“You’re a woman,” she declared both stiffly and sternly. “You’re a woman now,” she said while rebuking her interlocutress — her own hands akimbo, her own brows knitted belligerently — and while wagging her finger, as if it were the tail of a fierce dog blocking some entrance or other.
“You’re no longer a small and adorable child. You’re no longer that cherubic little toddler, young lady. Do you understand it? Do you even realize it?” she went on. “And so, you’d better listen to it, and remember it, and be proud of it,” she said. “For you’re a woman now.”
She turned her attention to a loose strand of hair; she studied that strand of hair intruding insolently on the forehead of her interlocutress, like a miniature toy pendulum that doesn’t know when impish games end and seriousness begins.
She brushed it away; she removed it in a fit of maternal carefulness — if not irresistible tenderness — while striving to disguise it as ordinary perfectionism. Revealing her parental feelings while delivering an admonition like this was the last thing she wanted; it was the last thing she really needed now: an indisputable sign of weakness; a glaring weak spot; an abysmal hole in the hull; a visible crack in her armor—at the time when she should have been presenting herself as implacable and aloof, like a garden sprinkler is to an ant colony.
“It’s about time, or rather, it’s high time, considering your no longer childish height.” She started again: “It’s about time that you learned your responsibilities, that you got to know the obstacles on your path and the ways to overcome them, and familiarized yourself with the very real dangers waiting ahead. You should do that. You should absolutely do that, young lady.”
She frowned again, but only to make sure that her knitted brows hadn’t unknitted in the meantime, like an unraveling scarf.
“You should certainly do that, for such challenges accompany us for our entire lives. They even grow up along with us, did you know that? Did you even realize that? And then they stretch, they enlarge, like the turtleneck collar of a sweater that one has received as a small child and wears it well into her adulthood while sticking through it her no longer tiny head. They do that. They really do,” she paused as if to reassure herself that her words had sunk in. “They accommodate. They adapt. They change — just as we all do; we all do change.”
Then she smiled; then she smiled unwillingly, but she quickly obliterated the vestiges of that expression from her face with a cold and forced frown, as if it were a sponge applied to the blackboard in a clamorous classroom.
“You’re now entering the adult phase of your life,” she went on again, “and it is, no matter how unbelievable or even downright preposterous it may sound, similar to rebirth. It is. It really is. But without all the congratulations being heaped and lavished on your parents — this time you’re on your own; this time all the difficulties are awaiting you, you only, and not them.”
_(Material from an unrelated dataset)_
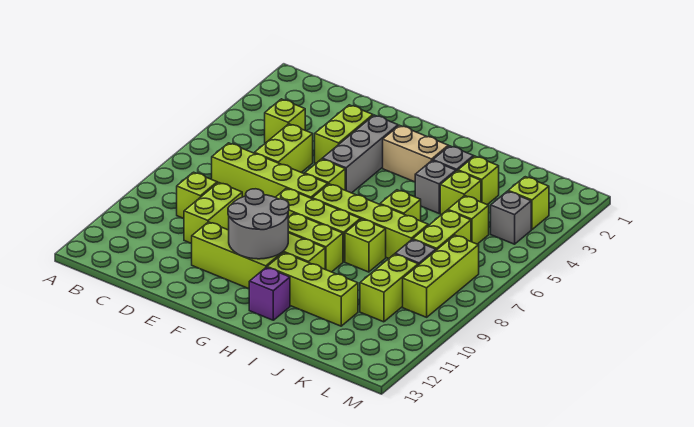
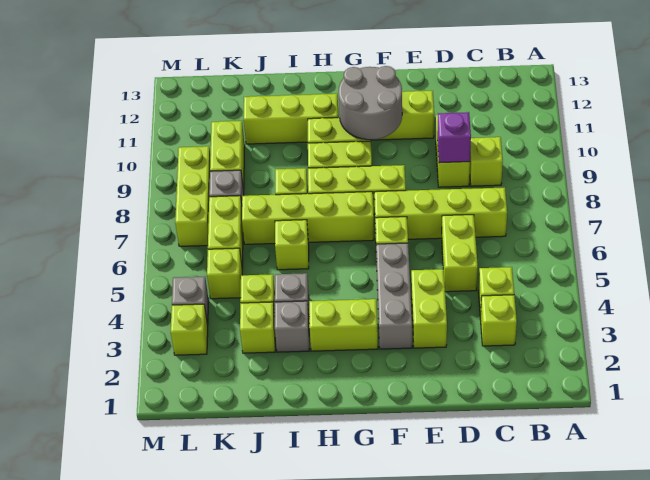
none -> lime 1x1 brick [480,295,517,346]
tan 1x2 brick [383,125,448,182] -> lime 1x2 brick [309,299,378,351]
purple 1x1 brick [249,267,290,320] -> purple 1x1 brick moved to [437,112,471,163]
She silenced, sensing that the reserves of her coldness and strictness were nearly over, that she was running out of them, that they were running thin, like the last dark cloud dissolving on a sunny day. She knew that when deprived of them — of this peculiar fuel — she wouldn’t be able to go on in this vein for long without the more and more frequent flashes of her real self showing through the veneer of her maternal posturing.
So then, finally, she gave up trying.
She smiled.
“Would you care for more tea to your breakfast, Miss Tootsy?” she asked her interlocutress kindly, as her own cherubic face abandoned that hitherto stern expression, and as it acquired a far mellower and more genial one.
Then, not waiting for an answer, she hastily poured a few drops of invisible tea into the plastic cup with a clearly chipped rim that was dangling from the hand of her favorite doll.